Maybe not, but a 1W 1R surface mount resistor is likely plenty enough for a short while and a few cents in volume. I can’t see how that’s an issue, personally.

Seems that you’re talking about something solvable in firmware, though? Some slicers disable the steppers but presumably that’s modifiable, or ending the job at the bottom? It’s also possible that we could consider adding a shunt regulator and dump load if overloading SKRs is a primary issue.

That’s exactly what I was getting at above. The trigger doesn’t need to be only one thing, necessarily, but whatever it is it should encompass the situations that may cause issues, particularly ones that aren’t preventable in other ways such as firmware/slicer behaviour.

Definitely a better approach.

Not sure, I am fairly certain it does, and is. The relay powers quickly and releases just as quick the skr take a second to power and boot and takes a second to dissipate the power.

Going to be tough to be $3.50 off the shelf works fine.

Easy. Before the disable the steppers step it drives to Z max. We currently already do that.
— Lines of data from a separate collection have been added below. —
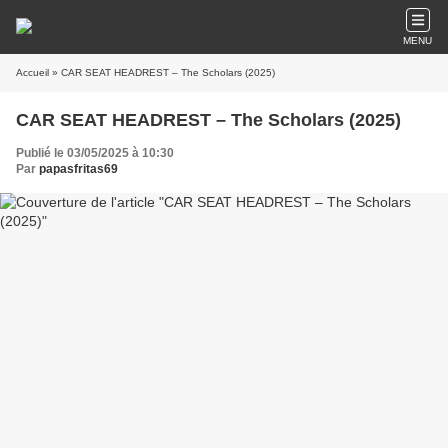
MENU
Accueil
» CAR SEAT HEADREST – The Scholars (2025)
CAR SEAT HEADREST – The Scholars (2025)
Publié le 03/05/2025 à 10:30
Par
papasfritas69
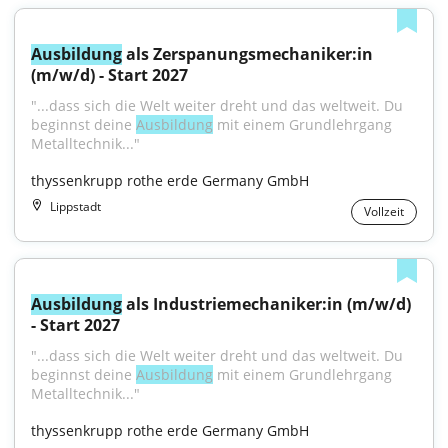
Ausbildung
 als Zerspanungsmechaniker:in 
(m/w/d) - Start 2027
"...dass sich die Welt weiter dreht und das weltweit. Du 
beginnst deine 
Ausbildung
 mit einem Grundlehrgang 
Metalltechnik..."
thyssenkrupp rothe erde Germany GmbH
Lippstadt
Vollzeit
Ausbildung
 als Industriemechaniker:in (m/w/d) 
- Start 2027
"...dass sich die Welt weiter dreht und das weltweit. Du 
beginnst deine 
Ausbildung
 mit einem Grundlehrgang 
Metalltechnik..."
thyssenkrupp rothe erde Germany GmbH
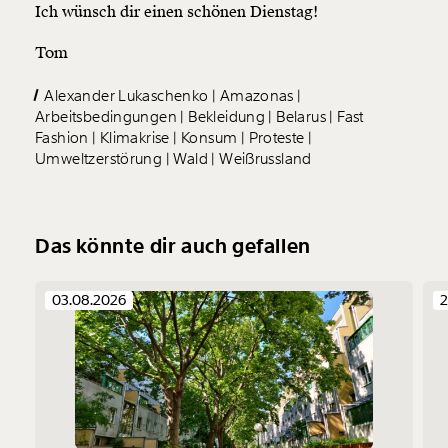
Ich wünsch dir einen schönen Dienstag!
Tom
Alexander Lukaschenko
Amazonas
Arbeitsbedingungen
Bekleidung
Belarus
Fast
Fashion
Klimakrise
Konsum
Proteste
Umweltzerstörung
Wald
Weißrussland
Das könnte dir auch gefallen
03.08.2026
2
I do not think there is anything that easy that will always work. If the enable pin is not a constant on would be easy anything else will take firmware edits, not assigning a pin, making sure any motor disable call would have to trigger a pin. All that to be sure the bed is down when you save a file in klipper. Currently, the only other bad thing that can happen in Marlin is a power outage.

That might be easy in klipper but is not needed in Marlin at all. Nothing kills the steppers in marlin other than gocde or power outage so that gcode is always prceeded by the Z max gcode.

If it is easy to do in Klipper we can use the input pin on the relay (until we find something else).

The relay has an input pin I have jumped. If it is easy in klipper to assign a pin, you trust that, and it is fast enough we are fine. In marlin we jus tuse the jumper as I have it.

Unless there is an easy way to make a solid state version we have a good solution. it is cheap and we can add more if needed.

The hard part is TMC drivers communicate and self test at boot. So this would need to work before they boot, and they boot early.

If you are running klipper and the TMC are communicating and show a shorted line I do not think it will work after that. They might power down the stepper but that does not mean they stop talking.

There is always constant force springs. They are starting to seem like the better option for klipper.

Do we need the brake on at boot? I’m kinda struggling to believe that the braking steppers will actually hold the bed up.

My approach would be handle the on-to-off transition first and then assume that the bed has made its way to the bottom gracefully.

A short brown-out might cause issues where the drivers fire their short circuit protection, but that might be ‘out of scope’?

Alternatively, it doesn’t necessarily need to be a dead short on the steppers, it can present an ohm of load or so, or even an inductive load such that the stepper driver is happy turning on into that load but the brakes engaged will limit maximum performance of the stepper rather than fault anything.